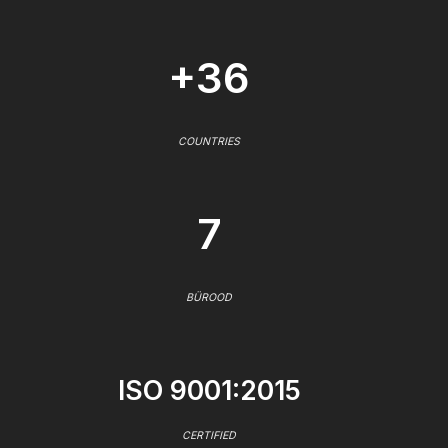
+36
COUNTRIES
7
BÜROOD
ISO 9001:2015
CERTIFIED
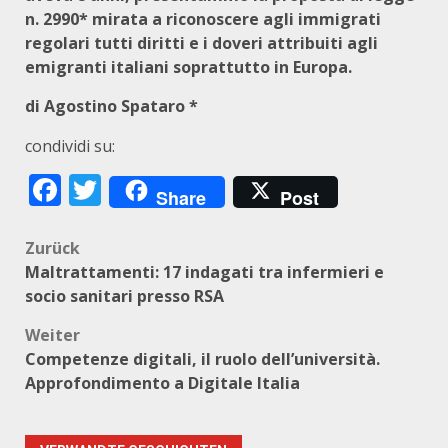
n. 2990* mirata a riconoscere agli immigrati
regolari tutti diritti e i doveri attribuiti agli
emigranti italiani soprattutto in Europa.
di Agostino Spataro *
condividi su:
Facebook
Twitter
Share
Post
Beitragsnavigation
Zurück
Maltrattamenti: 17 indagati tra infermieri e
socio sanitari presso RSA
Weiter
Competenze digitali, il ruolo dell’università.
Approfondimento a Digitale Italia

----------------------------------------

**What is needed:**
Transcribe all of the text in the data above verbatim, line by line, and omit the pictures from your answer.

**Task output:**
+36
COUNTRIES
7
BÜROOD
ISO 9001:2015
CERTIFIED
n. 2990* mirata a riconoscere agli immigrati
regolari tutti diritti e i doveri attribuiti agli
emigranti italiani soprattutto in Europa.
di Agostino Spataro *
condividi su:
Facebook
Twitter
Share
Post
Beitragsnavigation
Zurück
Maltrattamenti: 17 indagati tra infermieri e
socio sanitari presso RSA
Weiter
Competenze digitali, il ruolo dell’università.
Approfondimento a Digitale Italia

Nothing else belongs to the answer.